In der Jugendzeit ein Jazz-, Beatles- und Castro-Fan

Kernsätze von ihm lauten zum Beispiel: „Wir haben sehr viel Solidarität und sehr viel Gleichheit, aber sehr wenig Freiheit.“ Oder: „Deutschland ist ein Land, das Unterschichten produziert.“ Oder: „Die Deutschen geben mehr für Soziales und für Solidarität aus als alle anderen und werden immer unsolidarischer.“ Alles Zitate stammen aus seiner Zeit als BDI-Präsident.

In etlichen kritischen Büchern zur Politik, Wirtschaftspolitik und zu gesellschaftlichen Entwicklungen hat er ausgebreitet, was er ablehnt, was fehlläuft, was er sich statt dessen vorstellt. Sein jüngstes Buch (2009) heißt „Die Abwracker – Wie Zocker und Politiker unsere Zukunft verspielen“ (JF 4/10). In der galoppierenden Schuldenwirtschaft, wie sie in Deutschland (und anderswo) eingerissen sei, sieht er ein untrügliches Zeichen für das Wirken des „Neo-Sozialismus“  („Verteile Wohltaten jetzt – laß andere später dafür zahlen!“) Das Staatswesen lebe seit langem auf Pump. „Wir leben über unsere Verhältnisse. Doch nicht nur das: Wir leben auch über die Verhältnisse unserer Kinder. Und leider werden diese dereinst über ihre Verhältnisse bezahlen müssen.“ Der „Neo-Sozialismus“ habe sich fast überall breitgemacht.

Geboren ist Henkel 1940 in Hamburg, hanseatisch korrekt und geprägt ist auch seine Haltung. Jedenfalls seit er erwachsen ist. Denn über seine frühe Zeit liest man: „Als Jugendlicher war er mal Langhaarträger, der häufig zwangsweise die Schule wechselte, dann schwarzgekleideter Existentialist mit Pilzkopf und Leidenschaft für Jazz, die Beatles und Fidel Castro.“ Henkels Vater war im Krieg gefallen, so wuchs er zunächst als Halbwaise auf, bis seine Mutter wieder heiratete und der in Hamburg und Norddeutschland sehr populäre, heimatnahe Liedersänger, Lautenspieler und Komponist Richard Germer sein Stiefvater wurde.
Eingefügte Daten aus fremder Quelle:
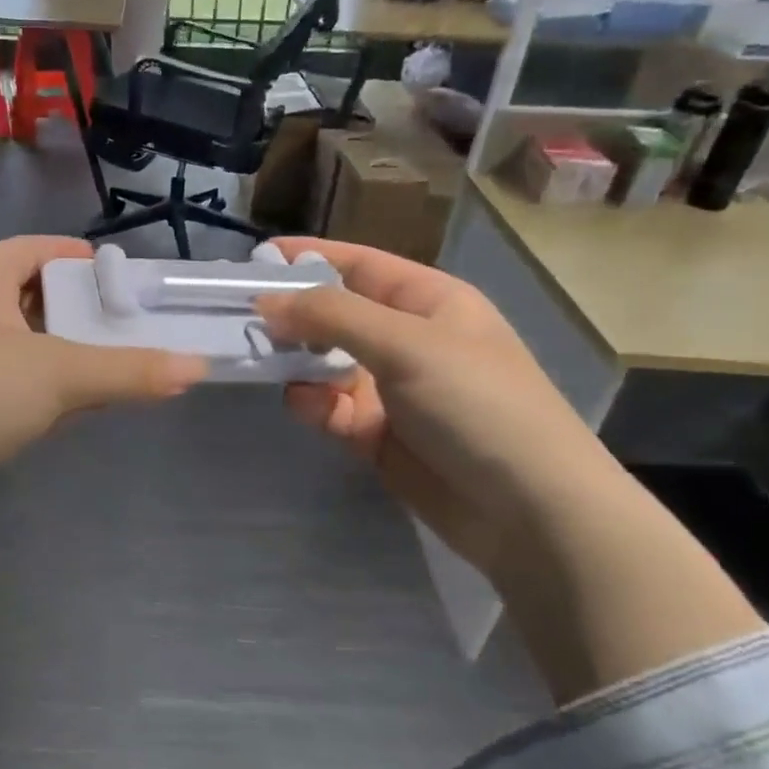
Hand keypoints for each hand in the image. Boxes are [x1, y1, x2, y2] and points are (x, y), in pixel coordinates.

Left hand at [0, 236, 207, 517]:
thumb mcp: (55, 375)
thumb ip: (128, 371)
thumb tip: (197, 367)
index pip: (45, 249)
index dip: (90, 261)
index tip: (136, 286)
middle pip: (42, 299)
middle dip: (90, 316)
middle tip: (144, 333)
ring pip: (30, 347)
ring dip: (73, 358)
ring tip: (128, 370)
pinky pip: (15, 386)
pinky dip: (49, 392)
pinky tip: (82, 407)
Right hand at [255, 238, 622, 587]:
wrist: (528, 510)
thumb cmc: (477, 404)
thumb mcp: (407, 344)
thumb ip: (332, 316)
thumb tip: (266, 300)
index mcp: (429, 302)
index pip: (360, 265)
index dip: (311, 258)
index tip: (256, 258)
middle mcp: (408, 340)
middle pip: (336, 316)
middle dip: (293, 315)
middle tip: (239, 318)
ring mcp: (392, 390)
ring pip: (326, 364)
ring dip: (296, 362)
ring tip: (263, 361)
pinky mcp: (378, 435)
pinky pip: (331, 408)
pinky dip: (313, 404)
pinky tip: (303, 405)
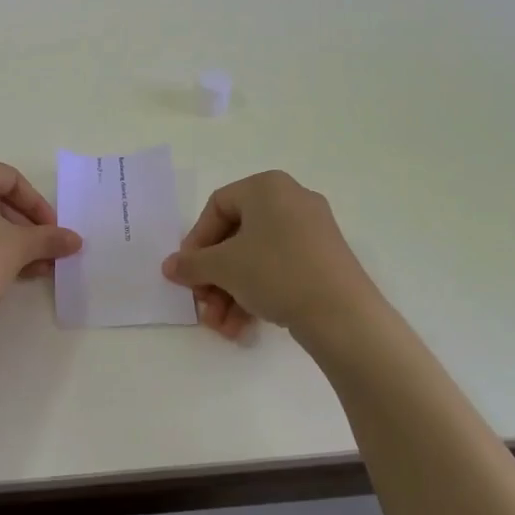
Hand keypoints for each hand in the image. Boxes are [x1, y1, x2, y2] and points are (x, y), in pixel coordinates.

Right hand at [160, 171, 381, 343]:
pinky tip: (243, 327)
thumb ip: (191, 264)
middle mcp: (291, 200)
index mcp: (267, 187)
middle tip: (203, 305)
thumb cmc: (276, 272)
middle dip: (214, 277)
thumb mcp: (223, 267)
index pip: (216, 207)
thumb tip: (170, 267)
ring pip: (256, 259)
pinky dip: (257, 294)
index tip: (187, 272)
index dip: (196, 242)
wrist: (344, 315)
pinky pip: (279, 269)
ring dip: (231, 293)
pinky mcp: (324, 260)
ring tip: (222, 328)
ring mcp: (312, 231)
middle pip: (236, 237)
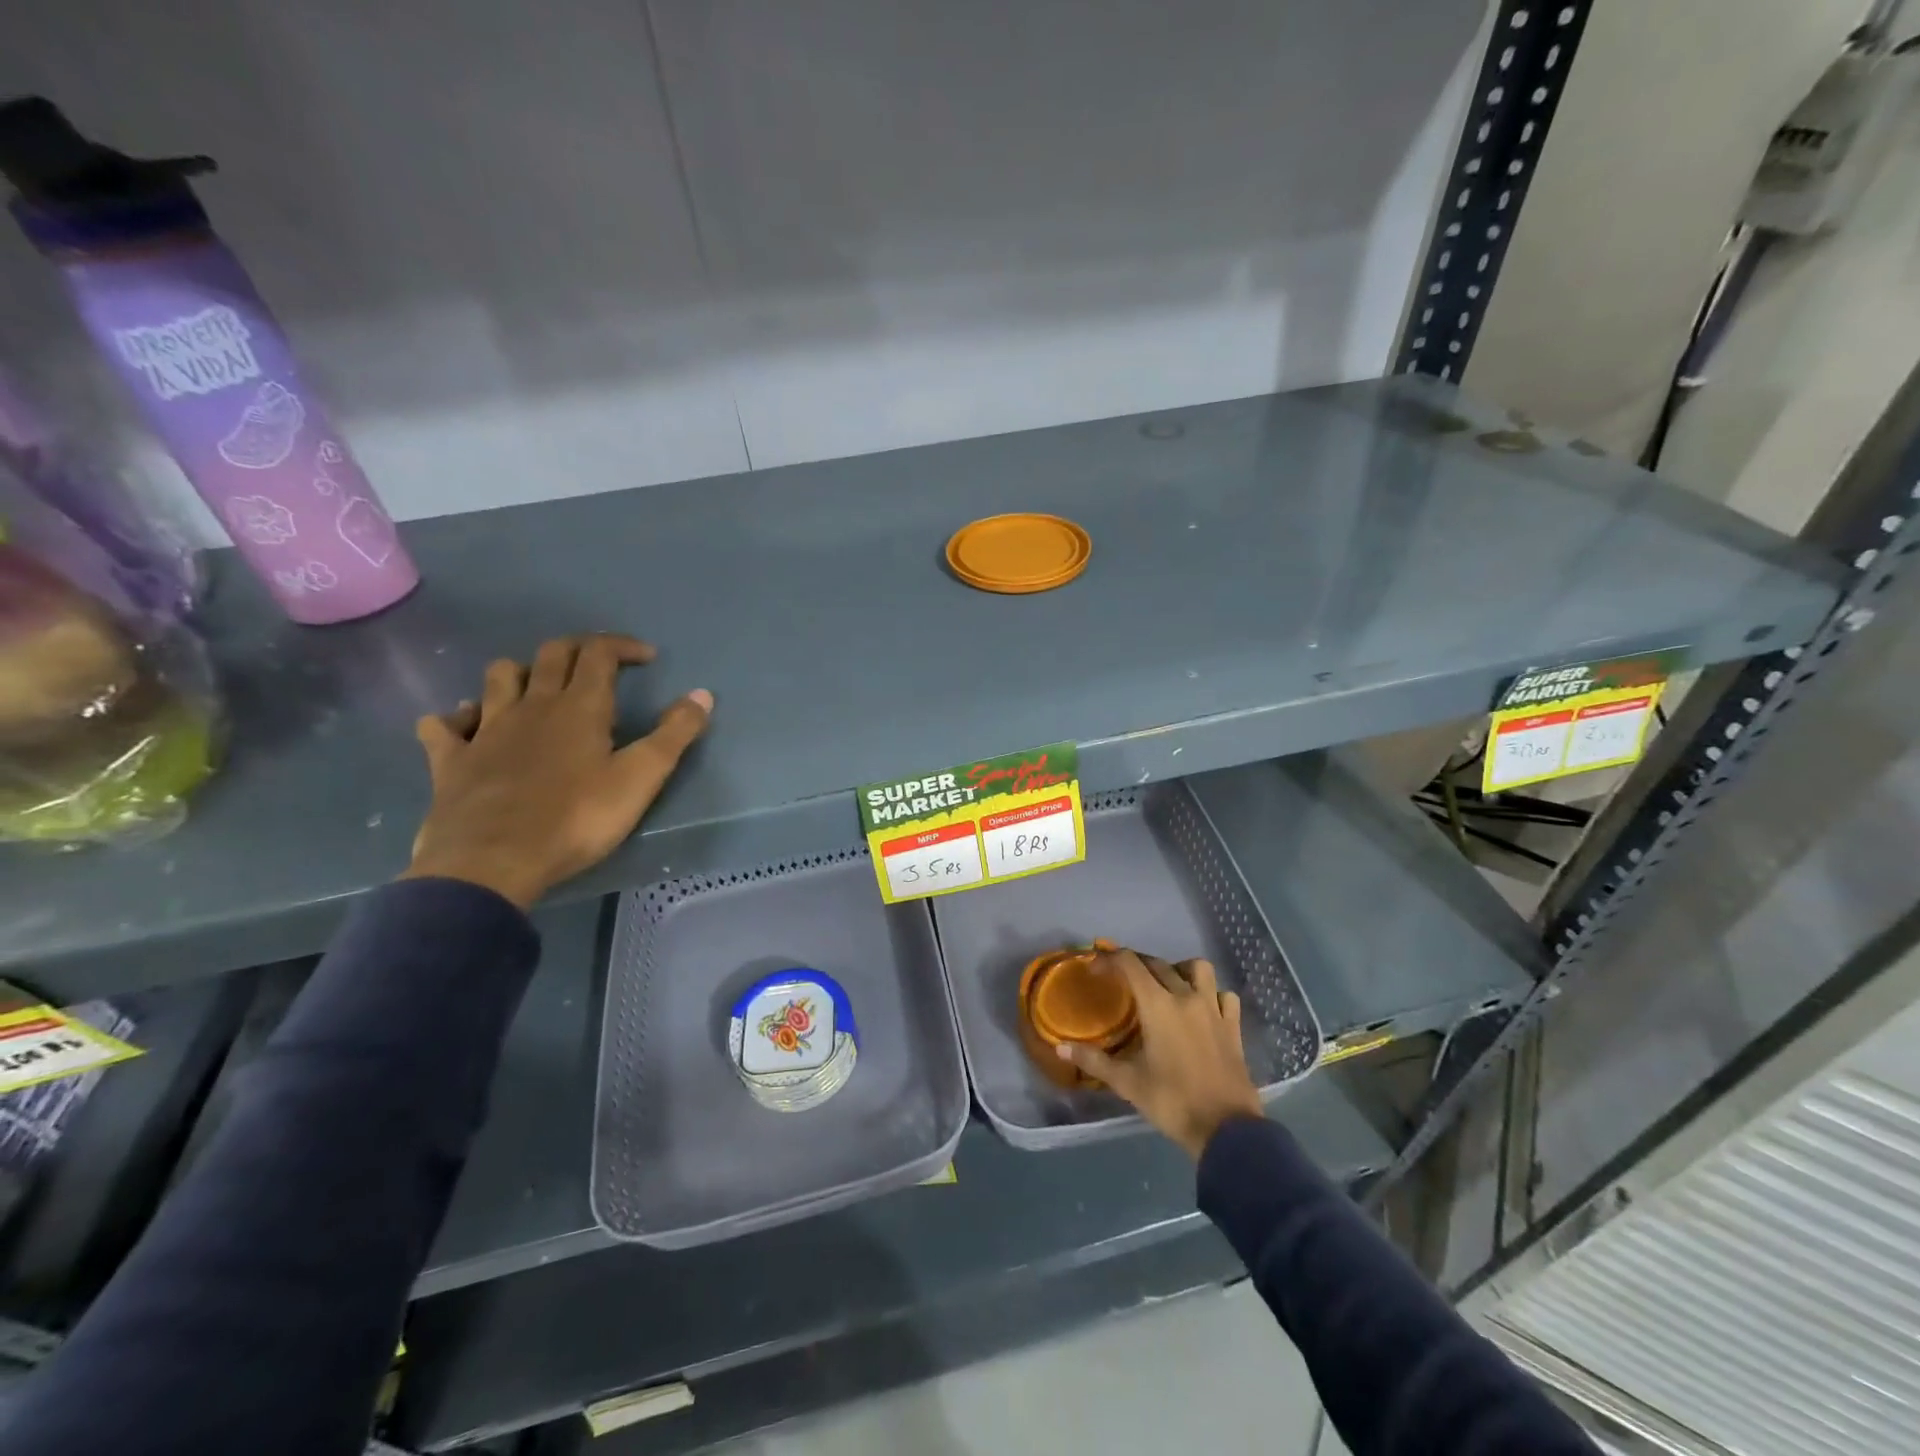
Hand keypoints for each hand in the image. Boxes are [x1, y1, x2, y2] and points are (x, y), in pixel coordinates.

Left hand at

Zeitgenossen von damals liebten besonders dessen „Seeräuberballade“ und das „Ständchen an Paula“.

Nach dem Realschulabschluß machte Henkel eine kaufmännische Lehre beim Hamburger Speditionsunternehmen Kühne & Nagel, studierte anschließend an Hamburgs  späterer Hochschule für Wirtschaft und Politik. 1962 begann seine Zeit bei IBM mit späteren Tätigkeiten in den Vereinigten Staaten, in Ostasien und mit seiner IBM-Endstation in Paris. Auch sein Familien-Soll hat Henkel erfüllt: Er ist Vater von vier Kindern.